New Observations on the Architecture of the Gournia Shrine (20 min)

Presenters

D. Matthew Buell, Concordia University; Kevin T. Glowacki, Texas A&M University; and Nancy L. Klein, Texas A&M University

Abstract

As the first postpalatial cult building to be discovered on Crete, the Late Minoan IIIB shrine at Gournia has played an important role in studies of Minoan religion, both as an example of an “independent bench sanctuary” of the “Goddess with Upraised Arms” and as an architectural precedent for more recently excavated cult buildings in eastern Crete. Factors that challenge a full understanding of the architecture, however, include a lack of stratigraphy due to shallow deposition and bioturbation observed at the time of excavation (1901), the relatively poor preservation of the walls, and mid-20th century consolidation and conservation efforts that now partially obscure most wall faces and joins. Based upon a program of architectural study conducted as one part of the Gournia Excavation Project, this paper presents a new plan of the shrine and discusses issues of wall construction and sequencing that provide new insights into the complex building history of this part of the site. For example, our analysis shows that the LM IIIB shrine clearly reuses and modifies several earlier neopalatial (and perhaps even protopalatial) walls.
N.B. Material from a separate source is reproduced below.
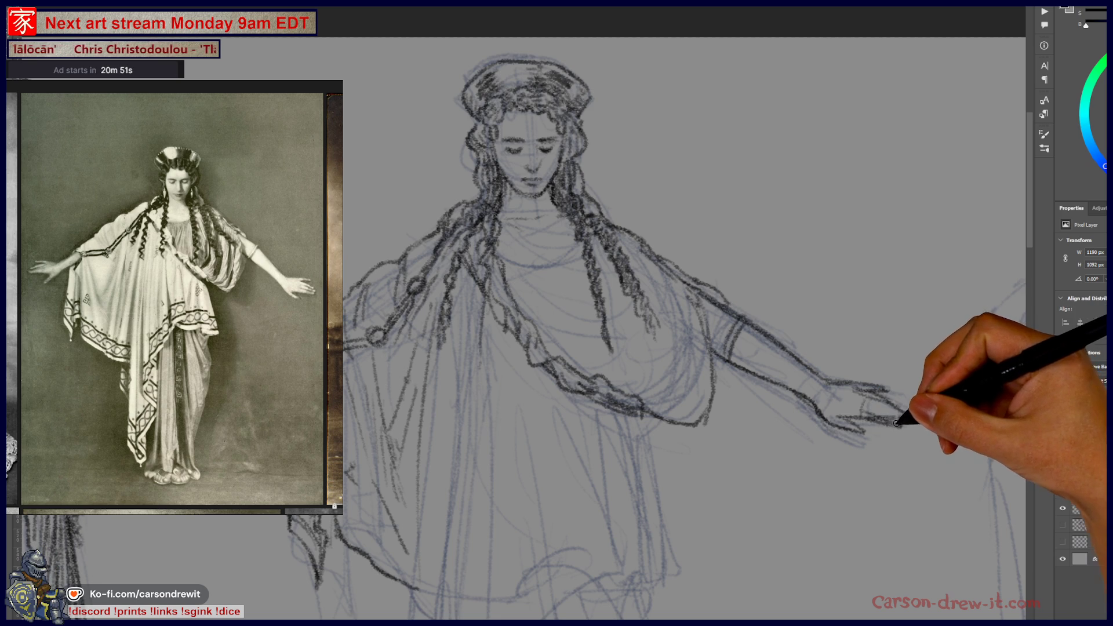
# Undo the last hand stroke and redraw the right hand's fingers
pyautogui.press('ctrl+z')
The built feature in the southwest corner of the room can be interpreted either as a shallow bench that originally extended along the entire inner face of the south wall or as a wall from an earlier phase whose upper surface was reused as a bench in LM IIIB. The “buttress” in the southeast corner may have been constructed to reinforce the preexisting (neopalatial?) south wall or functioned as a tall platform. The paper also considers the purpose and meaning of this building within the settlement, including questions of both when and why it was constructed on this location, and discusses the architecture and associated artifacts of the Gournia shrine within the context of other postpalatial cult buildings on Crete.